For this final assignment, I had been grouped with Georgia Downey and Delphi San Roque. We had plans to cover the Maori Wardens of Werribee – who are a not-for-profit organisation that works with some of the disadvantaged Maori Community within Werribee area. Originally, they had agreed to film with us, quite early in the process too, just were struggling to find a time to meet. After some back and forth, we ended up finding out that they were unable to meet us until the 19th of October, which was obviously far too late for this project. So, we made an executive decision to focus on the youth of the Wyndham area (3030 postcode), thus, the film District 3030 was born.
For my part of this project, I sourced the subjects of the film, and because I live in the area myself, filmed quite a lot of footage of Werribee. We all came to the conclusion that it would be best for me to interview the boys in the film, as one is my younger brother, and the other is one of his best friends – who I have known for a majority of his life. This felt like the most appropriate choice, in order to make him feel comfortable enough to open in front of the camera. We chose to make a combined effort to edit the film in post-production, as we felt it was only fair to give all three of us an opportunity to show our idea of what we wanted the film to look and feel like. This proved to be easy for us to collaborate together as we all had a pretty similar idea of how we wanted the finished product to look.
In terms of learning about the representation of place and the construction of identity, this assignment was probably the biggest learning experience I had in the entire semester. When we first set out to complete this project, I was worried about this piece turning into a tabloid-style film, much like something you would see on A Current Affair. It was going to be challenging to present these kids in a way that wouldn’t feel like an attack against them. We took a lot of inspiration from a video posted by VICE Asia, titled ONEFOUR: Australia’s First Drill Rappers, as a part of a series on YouTube called VICE Raps (1). We thought this was a good point of reference in terms of style, because this rap group is very predominant among this youth subculture in the Western Suburbs, and is where they take a lot of “inspiration” from per-say. Prior to interviewing them, we had this preconceived idea that we were gonna get a lot more “rough” answers I suppose you could say – but as the interview went along we found that the responses we were getting were a lot softer than we originally thought they would be. We decided then that we wanted to be able to show the softer and more “real” side of these kids and show the contrast between that and how the media chooses to portray them. I think we did this well through the transition you see at 2:35, where the upbeat music cuts out and we hear their voices only over atmos sounds. While I do believe that the film works to hit the themes of memory, through the way these kids choose to reminisce on past memories – but with that being said, it wasn’t the full theme of our film so it, unfortunately, wasn’t an idea I explored much in this final piece.

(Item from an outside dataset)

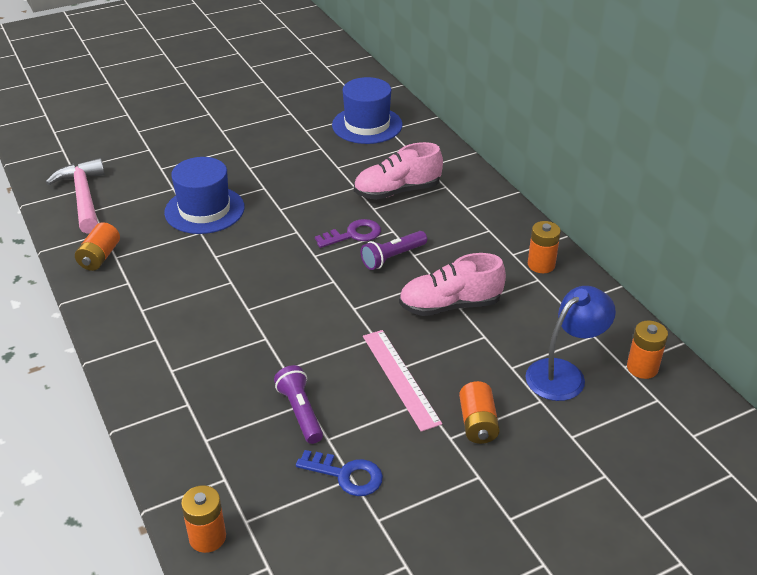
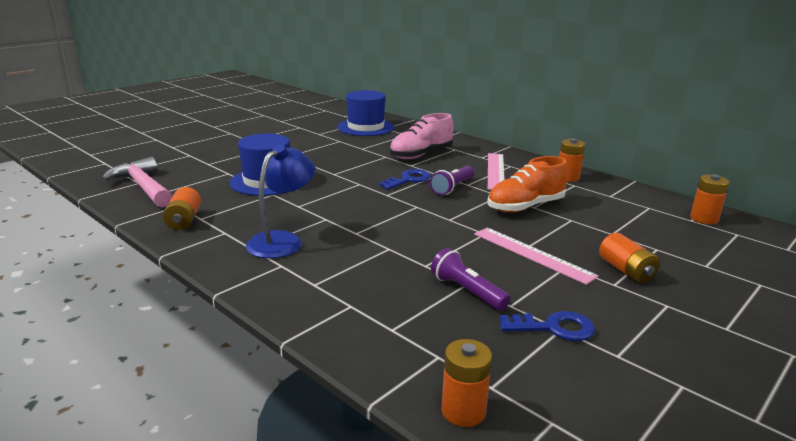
camera: 20 degrees left, 15 degrees down
purple key [315,219,381,248] -> blue key [379,169,431,190]
pink shoe [399,253,506,316] -> orange shoe [487,156,568,213]
blue lamp [525,286,616,401] -> blue lamp moved to [246,145,315,258]
none -> pink ruler [488,153,505,190]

In regards to the whole collaboration process, I have to say it was a complete joy to work with Delphi and Georgia for this final assessment! We all very fairly filmed a similar portion of the film each, as well as taking turns at creating new cuts for the film. I began the process by heading out quite early on and capturing some footage of Werribee to edit into a supercut, so we were able to get a more accurate idea of what locations we were wanting to choose. Then we decided to meet all together for a day of filming around Werribee and Point Cook, where we took two cameras out in an attempt to collect as much footage as possible. Then we interviewed the boys, using a two-camera set-up with lapel mics. We then decided to regularly meet as a group in the editing suites, where we would edit as much as possible together before one of us would take it home to finesse the pieces further. This process continued for about two weeks until we were happy with the final cut. This, I feel, was an extremely efficient way to work and ensured that we all got our fair go when it came to putting together the final film.
At the beginning of this semester, I was slightly unsure about how much I was going to enjoy learning about the process of non-fiction filmmaking and documentary storytelling – But to my surprise, I’ve really fallen in love with the film-making process and documentary making in general; especially after this final group assignment. I learnt how much power a person has while telling other people’s stories, and how important it is to do them justice. You have the ability to present someone either in a negative, or positive light, and everyone’s ideas on that person/thing will be shaped around how you choose to tell these stories. A lot of people had the preconceived notion that the boys in the video were “rougher” than what they really were, before watching the full film, and through our creative choices in what we chose to show the audience about them, we were able to work against these stereotypes of what they are and try to deconstruct them. I do think that after this studio is finished, I will continue to pursue documentary making, as I overall really loved the whole process/semester.